◆ **THE PROBLEM**: Set down exactly the lines below between the line holding "[126,655,154,664] our ->" and the line holding "(346, 742) none", inclusive; no other line belongs in the answer.

◆ **EXTRACTED DATA**:
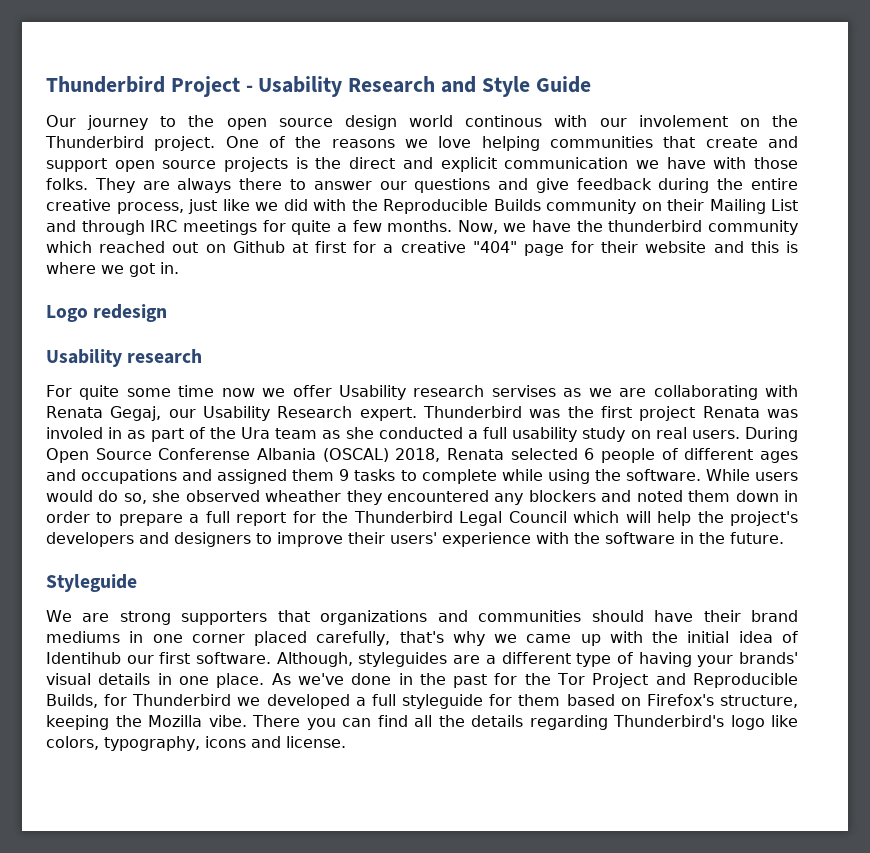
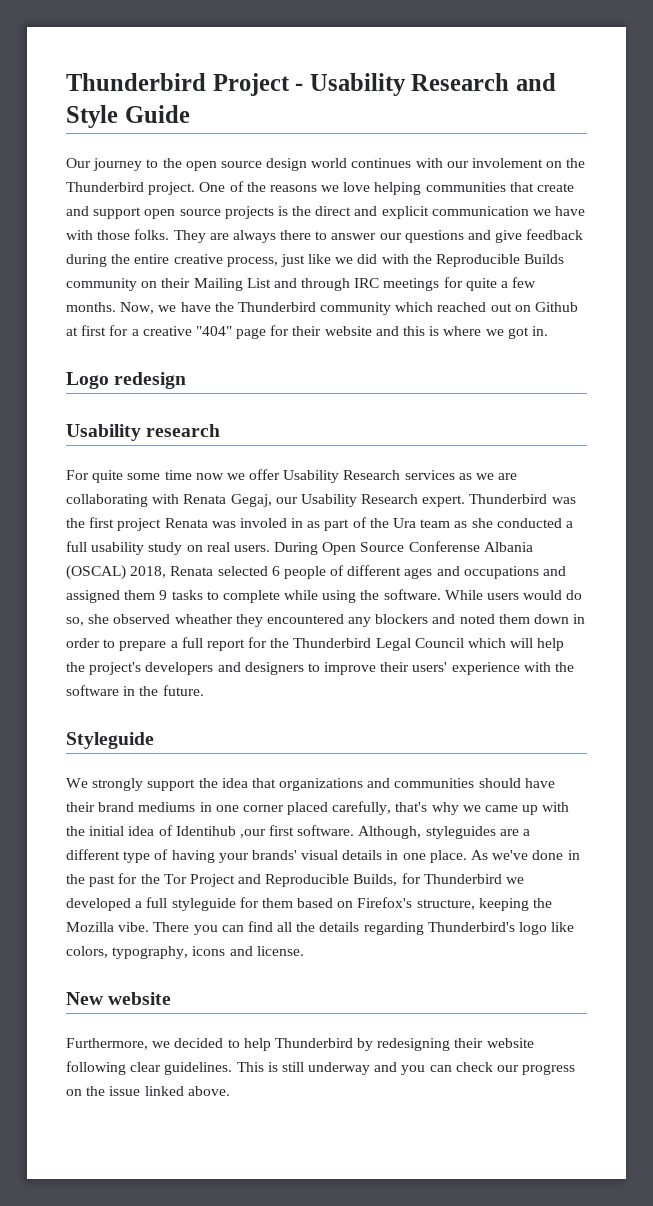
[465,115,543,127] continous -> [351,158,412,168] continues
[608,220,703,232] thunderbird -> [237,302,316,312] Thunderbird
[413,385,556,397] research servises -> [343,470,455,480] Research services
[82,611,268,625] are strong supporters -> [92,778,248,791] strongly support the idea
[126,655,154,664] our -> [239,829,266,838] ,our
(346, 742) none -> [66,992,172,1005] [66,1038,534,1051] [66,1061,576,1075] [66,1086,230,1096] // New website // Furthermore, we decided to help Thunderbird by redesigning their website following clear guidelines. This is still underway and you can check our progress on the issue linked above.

...

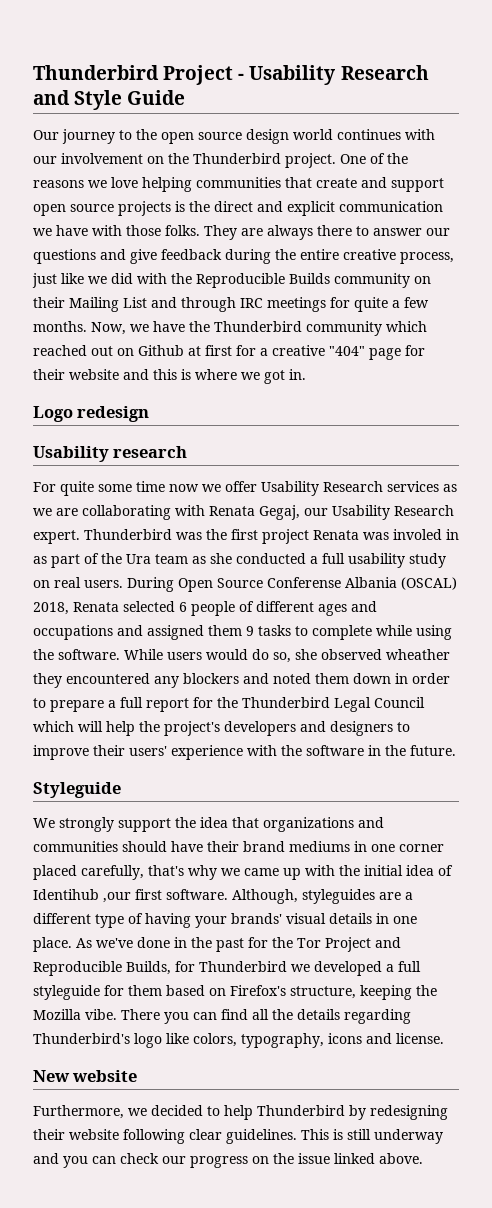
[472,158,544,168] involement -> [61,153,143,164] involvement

◆ **YOUR SOLUTION**:
[126,655,154,664] our -> [239,829,266,838] ,our
(346, 742) none -> [66,992,172,1005] [66,1038,534,1051] [66,1061,576,1075] [66,1086,230,1096] // New website // Furthermore, we decided to help Thunderbird by redesigning their website following clear guidelines. This is still underway and you can check our progress on the issue linked above.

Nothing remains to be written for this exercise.